## 目標:
以下に示すすべての記録について、各行を一字一句変えずにそのまま返しなさい。

───── 演習用データ ─────

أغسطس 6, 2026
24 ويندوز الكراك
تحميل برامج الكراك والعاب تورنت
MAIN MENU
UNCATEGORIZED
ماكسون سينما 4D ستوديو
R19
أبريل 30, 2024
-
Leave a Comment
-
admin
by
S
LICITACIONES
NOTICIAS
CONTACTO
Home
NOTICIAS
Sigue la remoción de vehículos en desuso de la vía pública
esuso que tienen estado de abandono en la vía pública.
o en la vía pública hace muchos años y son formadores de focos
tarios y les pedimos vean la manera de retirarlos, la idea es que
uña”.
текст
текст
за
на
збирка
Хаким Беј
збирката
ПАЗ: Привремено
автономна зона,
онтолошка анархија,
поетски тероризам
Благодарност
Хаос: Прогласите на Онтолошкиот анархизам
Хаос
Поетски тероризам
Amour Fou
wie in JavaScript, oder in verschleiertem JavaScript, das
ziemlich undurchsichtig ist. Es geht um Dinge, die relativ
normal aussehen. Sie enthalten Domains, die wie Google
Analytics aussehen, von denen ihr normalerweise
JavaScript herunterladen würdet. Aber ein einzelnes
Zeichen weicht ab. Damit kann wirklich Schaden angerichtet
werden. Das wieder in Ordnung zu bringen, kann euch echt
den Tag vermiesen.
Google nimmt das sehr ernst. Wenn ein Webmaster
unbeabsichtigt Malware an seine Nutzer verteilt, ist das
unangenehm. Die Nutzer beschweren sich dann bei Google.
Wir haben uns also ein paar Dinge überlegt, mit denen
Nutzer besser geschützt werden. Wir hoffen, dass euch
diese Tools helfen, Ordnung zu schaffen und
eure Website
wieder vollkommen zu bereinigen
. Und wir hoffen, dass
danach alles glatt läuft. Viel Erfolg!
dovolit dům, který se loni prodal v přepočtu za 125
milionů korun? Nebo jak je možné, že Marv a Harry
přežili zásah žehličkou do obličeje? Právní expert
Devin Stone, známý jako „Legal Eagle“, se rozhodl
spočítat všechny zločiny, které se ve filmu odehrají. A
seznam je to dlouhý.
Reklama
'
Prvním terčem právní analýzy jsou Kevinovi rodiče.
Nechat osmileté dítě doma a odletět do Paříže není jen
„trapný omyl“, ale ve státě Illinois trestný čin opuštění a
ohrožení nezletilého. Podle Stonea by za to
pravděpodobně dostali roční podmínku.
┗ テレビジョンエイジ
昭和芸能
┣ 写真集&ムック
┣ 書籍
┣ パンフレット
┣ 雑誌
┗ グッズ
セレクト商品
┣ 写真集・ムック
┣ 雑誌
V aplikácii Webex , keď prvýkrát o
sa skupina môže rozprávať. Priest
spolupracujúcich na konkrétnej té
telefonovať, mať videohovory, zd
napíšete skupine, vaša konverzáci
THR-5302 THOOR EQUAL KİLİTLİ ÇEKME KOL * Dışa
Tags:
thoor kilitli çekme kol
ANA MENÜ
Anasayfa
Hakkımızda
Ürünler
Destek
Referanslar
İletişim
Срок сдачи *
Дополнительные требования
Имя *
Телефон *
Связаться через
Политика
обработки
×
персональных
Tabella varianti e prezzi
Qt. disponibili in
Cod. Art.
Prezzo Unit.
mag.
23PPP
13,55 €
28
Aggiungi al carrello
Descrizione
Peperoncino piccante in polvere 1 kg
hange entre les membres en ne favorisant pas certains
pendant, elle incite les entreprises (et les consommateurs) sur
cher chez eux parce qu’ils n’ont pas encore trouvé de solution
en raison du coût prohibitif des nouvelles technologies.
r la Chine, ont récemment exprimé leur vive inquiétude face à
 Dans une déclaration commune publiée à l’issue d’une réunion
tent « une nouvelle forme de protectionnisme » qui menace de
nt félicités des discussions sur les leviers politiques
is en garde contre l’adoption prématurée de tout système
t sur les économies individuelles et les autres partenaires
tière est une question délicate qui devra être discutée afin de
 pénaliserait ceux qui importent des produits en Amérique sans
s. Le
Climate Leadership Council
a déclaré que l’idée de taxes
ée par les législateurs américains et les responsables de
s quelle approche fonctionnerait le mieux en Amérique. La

─────

## 演習の解答:
أغسطس 6, 2026
24 ويندوز الكراك
تحميل برامج الكراك والعاب تورنت
MAIN MENU
UNCATEGORIZED
ماكسون سينما 4D ستوديو
R19
أبريل 30, 2024
-
Leave a Comment
-
admin
by
S
LICITACIONES
NOTICIAS
CONTACTO
Home
NOTICIAS
Sigue la remoción de vehículos en desuso de la vía pública
esuso que tienen estado de abandono en la vía pública.
o en la vía pública hace muchos años y son formadores de focos
tarios y les pedimos vean la manera de retirarlos, la idea es que
uña”.
текст
текст
за
на
збирка
Хаким Беј
збирката
ПАЗ: Привремено
автономна зона,
онтолошка анархија,
поетски тероризам
Благодарност
Хаос: Прогласите на Онтолошкиот анархизам
Хаос
Поетски тероризам
Amour Fou
wie in JavaScript, oder in verschleiertem JavaScript, das
ziemlich undurchsichtig ist. Es geht um Dinge, die relativ
normal aussehen. Sie enthalten Domains, die wie Google
Analytics aussehen, von denen ihr normalerweise
JavaScript herunterladen würdet. Aber ein einzelnes
Zeichen weicht ab. Damit kann wirklich Schaden angerichtet
werden. Das wieder in Ordnung zu bringen, kann euch echt
den Tag vermiesen.
Google nimmt das sehr ernst. Wenn ein Webmaster
unbeabsichtigt Malware an seine Nutzer verteilt, ist das
unangenehm. Die Nutzer beschweren sich dann bei Google.
Wir haben uns also ein paar Dinge überlegt, mit denen
Nutzer besser geschützt werden. Wir hoffen, dass euch
diese Tools helfen, Ordnung zu schaffen und
eure Website
wieder vollkommen zu bereinigen
. Und wir hoffen, dass
danach alles glatt läuft. Viel Erfolg!
dovolit dům, který se loni prodal v přepočtu za 125
milionů korun? Nebo jak je možné, že Marv a Harry
přežili zásah žehličkou do obličeje? Právní expert
Devin Stone, známý jako „Legal Eagle“, se rozhodl
spočítat všechny zločiny, které se ve filmu odehrají. A
seznam je to dlouhý.
Reklama
'
Prvním terčem právní analýzy jsou Kevinovi rodiče.
Nechat osmileté dítě doma a odletět do Paříže není jen
„trapný omyl“, ale ve státě Illinois trestný čin opuštění a
ohrožení nezletilého. Podle Stonea by za to
pravděpodobně dostali roční podmínku.
┗ テレビジョンエイジ
昭和芸能
┣ 写真集&ムック
┣ 書籍
┣ パンフレット
┣ 雑誌
┗ グッズ
セレクト商品
┣ 写真集・ムック
┣ 雑誌
V aplikácii Webex , keď prvýkrát o
sa skupina môže rozprávať. Priest
spolupracujúcich na konkrétnej té
telefonovať, mať videohovory, zd
napíšete skupine, vaša konverzáci
THR-5302 THOOR EQUAL KİLİTLİ ÇEKME KOL * Dışa
Tags:
thoor kilitli çekme kol
ANA MENÜ
Anasayfa
Hakkımızda
Ürünler
Destek
Referanslar
İletişim
Срок сдачи *
Дополнительные требования
Имя *
Телефон *
Связаться через
Политика
обработки
×
персональных
Tabella varianti e prezzi
Qt. disponibili in
Cod. Art.
Prezzo Unit.
mag.
23PPP
13,55 €
28
Aggiungi al carrello
Descrizione
Peperoncino piccante in polvere 1 kg
hange entre les membres en ne favorisant pas certains
pendant, elle incite les entreprises (et les consommateurs) sur
cher chez eux parce qu’ils n’ont pas encore trouvé de solution
en raison du coût prohibitif des nouvelles technologies.
r la Chine, ont récemment exprimé leur vive inquiétude face à
 Dans une déclaration commune publiée à l’issue d’une réunion
tent « une nouvelle forme de protectionnisme » qui menace de
nt félicités des discussions sur les leviers politiques
is en garde contre l’adoption prématurée de tout système
t sur les économies individuelles et les autres partenaires
tière est une question délicate qui devra être discutée afin de
 pénaliserait ceux qui importent des produits en Amérique sans
s. Le
Climate Leadership Council
a déclaré que l’idée de taxes
ée par les législateurs américains et les responsables de
s quelle approche fonctionnerait le mieux en Amérique. La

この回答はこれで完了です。